К моменту, когда я оказался в пропитанных вечной сыростью литовских лесах под Каунасом, трубный зов войны уже прокатился по необъятной советской империи. Но и у меня самого не было никакого сомнения в том, что война – это мое, специально для меня выдуманное дело. Нет смысла тратить время на рассказы, как отменная физическая подготовка разрозненных индивидуумов конвертируется во всеобщую готовность разрушать, сокрушать и уничтожать. Умопомрачение приходит не сразу, боевые мутанты вырастают от повседневного многократного поглощения идеологических пирожных, обильно политых мифическим шоколадом будущих наград и мирского признания. Не потреблять эту пищу невозможно – она подается в коллективном корыте, едоки же доводятся до такого состояния, когда в дифференциации нет необходимости. Нас произвели в боевые пешки на шахматной доске державы. Но что это я?! Я был вполне доволен, выкапывая слитки особенно блестящей породы из глубоких карьеров ощущений после сообщения о том, что мы рассчитаны на три минуты боя. Я не знал, что то была всего лишь слюда, но ведь блеск у нее на солнце не хуже золота.

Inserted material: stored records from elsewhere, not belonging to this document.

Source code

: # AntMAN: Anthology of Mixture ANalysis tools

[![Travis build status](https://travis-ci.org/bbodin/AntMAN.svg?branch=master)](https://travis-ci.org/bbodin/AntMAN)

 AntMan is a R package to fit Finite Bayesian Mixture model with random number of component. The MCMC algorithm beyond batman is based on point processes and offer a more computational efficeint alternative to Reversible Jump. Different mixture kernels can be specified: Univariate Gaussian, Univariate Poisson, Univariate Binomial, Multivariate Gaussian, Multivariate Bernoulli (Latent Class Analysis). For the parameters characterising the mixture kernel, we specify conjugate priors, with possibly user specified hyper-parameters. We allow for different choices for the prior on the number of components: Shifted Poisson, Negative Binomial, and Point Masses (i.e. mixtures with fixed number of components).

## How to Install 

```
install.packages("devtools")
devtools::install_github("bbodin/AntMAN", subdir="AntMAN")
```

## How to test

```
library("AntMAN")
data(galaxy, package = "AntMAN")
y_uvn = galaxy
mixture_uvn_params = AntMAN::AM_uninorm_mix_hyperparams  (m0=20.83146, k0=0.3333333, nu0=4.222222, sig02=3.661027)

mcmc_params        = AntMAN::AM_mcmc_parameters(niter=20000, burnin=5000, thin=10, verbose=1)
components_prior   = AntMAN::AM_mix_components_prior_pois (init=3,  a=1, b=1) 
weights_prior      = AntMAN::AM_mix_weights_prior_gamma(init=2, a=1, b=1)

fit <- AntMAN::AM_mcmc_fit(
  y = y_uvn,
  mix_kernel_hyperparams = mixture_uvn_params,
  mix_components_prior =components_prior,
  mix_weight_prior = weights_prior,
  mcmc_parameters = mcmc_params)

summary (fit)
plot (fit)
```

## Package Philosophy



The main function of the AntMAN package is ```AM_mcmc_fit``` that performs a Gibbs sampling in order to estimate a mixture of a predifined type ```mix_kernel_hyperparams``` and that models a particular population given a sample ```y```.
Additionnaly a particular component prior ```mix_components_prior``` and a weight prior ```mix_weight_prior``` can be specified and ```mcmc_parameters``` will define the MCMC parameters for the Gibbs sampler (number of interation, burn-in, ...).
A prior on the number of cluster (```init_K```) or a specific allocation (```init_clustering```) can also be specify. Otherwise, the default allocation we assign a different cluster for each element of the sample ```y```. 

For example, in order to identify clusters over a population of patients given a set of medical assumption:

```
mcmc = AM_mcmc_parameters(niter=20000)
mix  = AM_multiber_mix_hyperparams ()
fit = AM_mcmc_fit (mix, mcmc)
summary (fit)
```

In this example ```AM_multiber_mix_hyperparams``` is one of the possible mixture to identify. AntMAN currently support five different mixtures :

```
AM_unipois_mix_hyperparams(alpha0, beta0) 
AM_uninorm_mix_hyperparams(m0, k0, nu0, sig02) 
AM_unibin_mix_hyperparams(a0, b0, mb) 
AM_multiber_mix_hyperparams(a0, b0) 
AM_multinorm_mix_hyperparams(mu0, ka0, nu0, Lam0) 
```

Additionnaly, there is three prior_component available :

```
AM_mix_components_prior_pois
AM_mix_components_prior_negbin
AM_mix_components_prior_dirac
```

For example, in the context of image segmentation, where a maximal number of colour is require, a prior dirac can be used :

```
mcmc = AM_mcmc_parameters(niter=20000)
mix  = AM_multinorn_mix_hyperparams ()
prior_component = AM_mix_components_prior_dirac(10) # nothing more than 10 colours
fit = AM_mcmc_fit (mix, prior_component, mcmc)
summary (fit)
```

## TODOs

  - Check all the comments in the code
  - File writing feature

Гайжюнай, а официально – 242-й учебный центр ВДВ, работал гигантским распределителем союзного значения: тут давали навыки ударно-наступательного боя, отсюда раскидывали подкованных комиссарами пацанов по всем воздушно-десантным дивизиям и десантно-штурмовым бригадам. Тут проходила самая трудная ломка, превращение юношей, чувствительных, окрыленных романтическими порывами или близких к криминалу, ершистых героев городских подворотен, в единый, подчиненный одной цели механизм войны. Секрет состоял и в отборе. В застойных 80-х военные комиссариаты работали с особой тщательностью, направляя в ВДВ прежде всего всех тех оголтелых парней, в голове у которых уже занозой засело претенциозное стремление к превосходству и агрессии. Тем, кто очень настойчиво просился в десантники, редко отказывали – их превращали в оловянных солдатиков быстрее всего. И я был один из них, я стал лучшим из них.